(Pixel coordinate tracking data)

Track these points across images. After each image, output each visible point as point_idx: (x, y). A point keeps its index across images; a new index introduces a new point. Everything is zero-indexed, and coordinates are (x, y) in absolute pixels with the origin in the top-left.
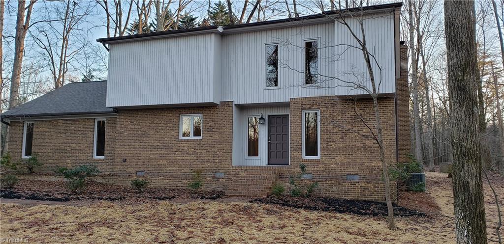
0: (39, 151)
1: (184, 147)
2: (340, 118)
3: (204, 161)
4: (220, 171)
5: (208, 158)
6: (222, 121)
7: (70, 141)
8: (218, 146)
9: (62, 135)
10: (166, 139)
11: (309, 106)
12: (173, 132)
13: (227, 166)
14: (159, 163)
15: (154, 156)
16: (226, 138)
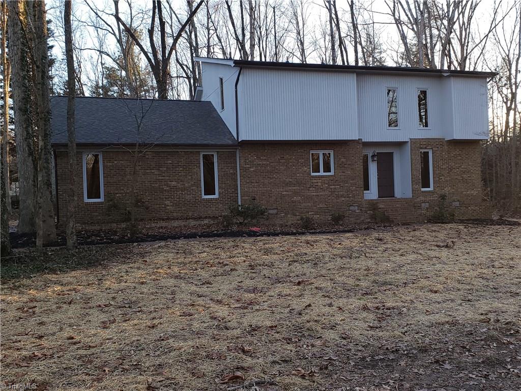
0: (116, 192)
1: (317, 183)
2: (447, 156)
3: (338, 197)
4: (354, 205)
5: (341, 193)
6: (353, 158)
7: (168, 178)
8: (351, 181)
9: (153, 171)
10: (298, 175)
11: (425, 146)
12: (306, 168)
13: (361, 200)
14: (293, 199)
15: (287, 193)
16: (358, 174)
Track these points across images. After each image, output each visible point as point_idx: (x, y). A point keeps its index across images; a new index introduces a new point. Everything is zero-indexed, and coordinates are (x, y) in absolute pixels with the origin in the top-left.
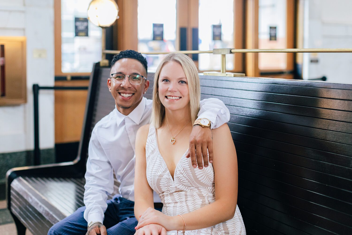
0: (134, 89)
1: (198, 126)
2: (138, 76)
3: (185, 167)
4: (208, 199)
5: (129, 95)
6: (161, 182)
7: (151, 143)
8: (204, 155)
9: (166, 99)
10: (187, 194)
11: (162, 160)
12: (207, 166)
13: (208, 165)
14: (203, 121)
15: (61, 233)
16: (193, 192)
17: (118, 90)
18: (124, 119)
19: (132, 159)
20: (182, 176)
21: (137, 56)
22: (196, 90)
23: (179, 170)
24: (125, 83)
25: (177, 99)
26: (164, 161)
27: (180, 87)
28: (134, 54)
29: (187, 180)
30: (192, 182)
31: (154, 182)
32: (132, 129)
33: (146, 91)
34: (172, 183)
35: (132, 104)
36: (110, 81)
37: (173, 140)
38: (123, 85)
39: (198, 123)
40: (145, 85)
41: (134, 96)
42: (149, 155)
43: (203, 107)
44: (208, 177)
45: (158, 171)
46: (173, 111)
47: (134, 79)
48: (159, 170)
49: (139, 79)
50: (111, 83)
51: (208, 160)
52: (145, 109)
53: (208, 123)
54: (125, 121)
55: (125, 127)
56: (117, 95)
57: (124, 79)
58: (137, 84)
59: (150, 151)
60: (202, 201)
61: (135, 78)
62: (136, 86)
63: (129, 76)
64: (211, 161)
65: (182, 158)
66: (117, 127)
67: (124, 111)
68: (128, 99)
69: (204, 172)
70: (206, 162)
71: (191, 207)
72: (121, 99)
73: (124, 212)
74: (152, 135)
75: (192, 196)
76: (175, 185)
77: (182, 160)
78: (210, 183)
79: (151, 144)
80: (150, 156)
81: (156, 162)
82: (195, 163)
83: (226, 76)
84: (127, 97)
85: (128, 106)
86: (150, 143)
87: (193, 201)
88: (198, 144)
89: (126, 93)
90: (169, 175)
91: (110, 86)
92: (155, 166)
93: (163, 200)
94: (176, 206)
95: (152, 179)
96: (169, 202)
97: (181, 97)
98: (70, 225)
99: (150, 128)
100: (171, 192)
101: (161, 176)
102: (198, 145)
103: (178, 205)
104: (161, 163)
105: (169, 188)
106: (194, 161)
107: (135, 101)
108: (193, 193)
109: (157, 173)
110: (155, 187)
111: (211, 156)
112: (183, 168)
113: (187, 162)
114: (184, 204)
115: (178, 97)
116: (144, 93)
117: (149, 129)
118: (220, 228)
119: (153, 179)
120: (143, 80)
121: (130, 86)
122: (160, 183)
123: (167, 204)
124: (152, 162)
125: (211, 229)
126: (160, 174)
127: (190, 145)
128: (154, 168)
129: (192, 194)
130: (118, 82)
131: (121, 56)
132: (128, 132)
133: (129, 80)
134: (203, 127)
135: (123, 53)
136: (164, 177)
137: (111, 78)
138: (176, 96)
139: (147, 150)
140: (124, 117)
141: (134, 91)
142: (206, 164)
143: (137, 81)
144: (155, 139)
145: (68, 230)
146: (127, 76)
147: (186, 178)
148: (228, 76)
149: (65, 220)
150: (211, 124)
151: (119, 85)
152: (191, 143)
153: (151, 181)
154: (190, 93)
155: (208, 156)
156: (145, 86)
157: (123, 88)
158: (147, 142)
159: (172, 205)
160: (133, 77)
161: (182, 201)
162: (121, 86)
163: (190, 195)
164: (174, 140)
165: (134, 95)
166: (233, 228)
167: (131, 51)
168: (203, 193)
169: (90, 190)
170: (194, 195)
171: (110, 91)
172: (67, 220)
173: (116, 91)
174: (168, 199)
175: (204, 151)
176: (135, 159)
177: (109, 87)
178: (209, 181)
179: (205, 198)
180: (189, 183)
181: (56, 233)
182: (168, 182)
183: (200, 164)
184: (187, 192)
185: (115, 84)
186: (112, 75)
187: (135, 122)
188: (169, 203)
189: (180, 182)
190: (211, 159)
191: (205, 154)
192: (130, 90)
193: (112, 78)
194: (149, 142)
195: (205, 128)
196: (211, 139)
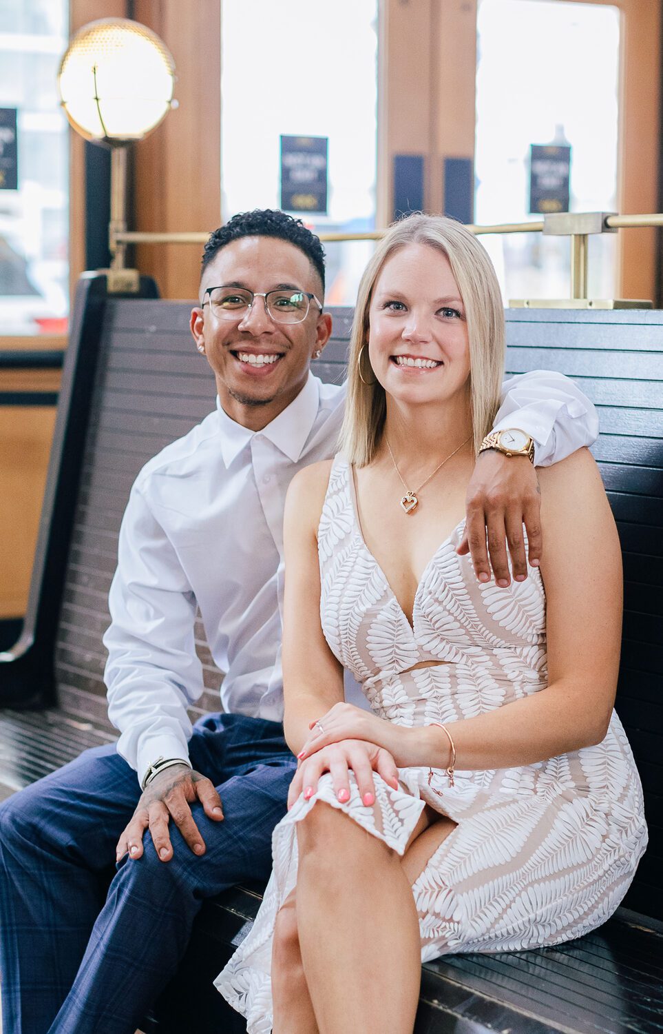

Exercise objective:
Output the lines of the records above as a JSON list of strings, one string per line, with blank lines skipped. Leave out the picture lines.

Solution:
[
  "Track these points across images. After each image, output each visible point as point_idx: (x, y). A point keeps its index across images; a new index introduces a new point. Everything is zero-indexed, and coordinates are (x, y) in absolute pixels with the origin in the top-left.",
  "0: (39, 151)",
  "1: (184, 147)",
  "2: (340, 118)",
  "3: (204, 161)",
  "4: (220, 171)",
  "5: (208, 158)",
  "6: (222, 121)",
  "7: (70, 141)",
  "8: (218, 146)",
  "9: (62, 135)",
  "10: (166, 139)",
  "11: (309, 106)",
  "12: (173, 132)",
  "13: (227, 166)",
  "14: (159, 163)",
  "15: (154, 156)",
  "16: (226, 138)",
  "0: (116, 192)",
  "1: (317, 183)",
  "2: (447, 156)",
  "3: (338, 197)",
  "4: (354, 205)",
  "5: (341, 193)",
  "6: (353, 158)",
  "7: (168, 178)",
  "8: (351, 181)",
  "9: (153, 171)",
  "10: (298, 175)",
  "11: (425, 146)",
  "12: (306, 168)",
  "13: (361, 200)",
  "14: (293, 199)",
  "15: (287, 193)",
  "16: (358, 174)",
  "Track these points across images. After each image, output each visible point as point_idx: (x, y). A point keeps its index across images; a new index introduces a new point. Everything is zero-indexed, and coordinates are (x, y) in absolute pixels with the origin in the top-left.",
  "0: (134, 89)",
  "1: (198, 126)",
  "2: (138, 76)",
  "3: (185, 167)",
  "4: (208, 199)",
  "5: (129, 95)",
  "6: (161, 182)",
  "7: (151, 143)",
  "8: (204, 155)",
  "9: (166, 99)",
  "10: (187, 194)",
  "11: (162, 160)",
  "12: (207, 166)",
  "13: (208, 165)",
  "14: (203, 121)",
  "15: (61, 233)",
  "16: (193, 192)",
  "17: (118, 90)",
  "18: (124, 119)",
  "19: (132, 159)",
  "20: (182, 176)",
  "21: (137, 56)",
  "22: (196, 90)",
  "23: (179, 170)",
  "24: (125, 83)",
  "25: (177, 99)",
  "26: (164, 161)",
  "27: (180, 87)",
  "28: (134, 54)",
  "29: (187, 180)",
  "30: (192, 182)",
  "31: (154, 182)",
  "32: (132, 129)",
  "33: (146, 91)",
  "34: (172, 183)",
  "35: (132, 104)",
  "36: (110, 81)",
  "37: (173, 140)",
  "38: (123, 85)",
  "39: (198, 123)",
  "40: (145, 85)",
  "41: (134, 96)",
  "42: (149, 155)",
  "43: (203, 107)",
  "44: (208, 177)",
  "45: (158, 171)",
  "46: (173, 111)",
  "47: (134, 79)",
  "48: (159, 170)",
  "49: (139, 79)",
  "50: (111, 83)",
  "51: (208, 160)",
  "52: (145, 109)",
  "53: (208, 123)",
  "54: (125, 121)",
  "55: (125, 127)",
  "56: (117, 95)",
  "57: (124, 79)",
  "58: (137, 84)",
  "59: (150, 151)",
  "60: (202, 201)",
  "61: (135, 78)",
  "62: (136, 86)",
  "63: (129, 76)",
  "64: (211, 161)",
  "65: (182, 158)",
  "66: (117, 127)",
  "67: (124, 111)",
  "68: (128, 99)",
  "69: (204, 172)",
  "70: (206, 162)",
  "71: (191, 207)",
  "72: (121, 99)",
  "73: (124, 212)",
  "74: (152, 135)",
  "75: (192, 196)",
  "76: (175, 185)",
  "77: (182, 160)",
  "78: (210, 183)",
  "79: (151, 144)",
  "80: (150, 156)",
  "81: (156, 162)",
  "82: (195, 163)",
  "83: (226, 76)",
  "84: (127, 97)",
  "85: (128, 106)",
  "86: (150, 143)",
  "87: (193, 201)",
  "88: (198, 144)",
  "89: (126, 93)",
  "90: (169, 175)",
  "91: (110, 86)",
  "92: (155, 166)",
  "93: (163, 200)",
  "94: (176, 206)",
  "95: (152, 179)",
  "96: (169, 202)",
  "97: (181, 97)",
  "98: (70, 225)",
  "99: (150, 128)",
  "100: (171, 192)",
  "101: (161, 176)",
  "102: (198, 145)",
  "103: (178, 205)",
  "104: (161, 163)",
  "105: (169, 188)",
  "106: (194, 161)",
  "107: (135, 101)",
  "108: (193, 193)",
  "109: (157, 173)",
  "110: (155, 187)",
  "111: (211, 156)",
  "112: (183, 168)",
  "113: (187, 162)",
  "114: (184, 204)",
  "115: (178, 97)",
  "116: (144, 93)",
  "117: (149, 129)",
  "118: (220, 228)",
  "119: (153, 179)",
  "120: (143, 80)",
  "121: (130, 86)",
  "122: (160, 183)",
  "123: (167, 204)",
  "124: (152, 162)",
  "125: (211, 229)",
  "126: (160, 174)",
  "127: (190, 145)",
  "128: (154, 168)",
  "129: (192, 194)",
  "130: (118, 82)",
  "131: (121, 56)",
  "132: (128, 132)",
  "133: (129, 80)",
  "134: (203, 127)",
  "135: (123, 53)",
  "136: (164, 177)",
  "137: (111, 78)",
  "138: (176, 96)",
  "139: (147, 150)",
  "140: (124, 117)",
  "141: (134, 91)",
  "142: (206, 164)",
  "143: (137, 81)",
  "144: (155, 139)",
  "145: (68, 230)",
  "146: (127, 76)",
  "147: (186, 178)",
  "148: (228, 76)",
  "149: (65, 220)",
  "150: (211, 124)",
  "151: (119, 85)",
  "152: (191, 143)",
  "153: (151, 181)",
  "154: (190, 93)",
  "155: (208, 156)",
  "156: (145, 86)",
  "157: (123, 88)",
  "158: (147, 142)",
  "159: (172, 205)",
  "160: (133, 77)",
  "161: (182, 201)",
  "162: (121, 86)",
  "163: (190, 195)",
  "164: (174, 140)",
  "165: (134, 95)",
  "166: (233, 228)",
  "167: (131, 51)",
  "168: (203, 193)",
  "169: (90, 190)",
  "170: (194, 195)",
  "171: (110, 91)",
  "172: (67, 220)",
  "173: (116, 91)",
  "174: (168, 199)",
  "175: (204, 151)",
  "176: (135, 159)",
  "177: (109, 87)",
  "178: (209, 181)",
  "179: (205, 198)",
  "180: (189, 183)",
  "181: (56, 233)",
  "182: (168, 182)",
  "183: (200, 164)",
  "184: (187, 192)",
  "185: (115, 84)",
  "186: (112, 75)",
  "187: (135, 122)",
  "188: (169, 203)",
  "189: (180, 182)",
  "190: (211, 159)",
  "191: (205, 154)",
  "192: (130, 90)",
  "193: (112, 78)",
  "194: (149, 142)",
  "195: (205, 128)",
  "196: (211, 139)"
]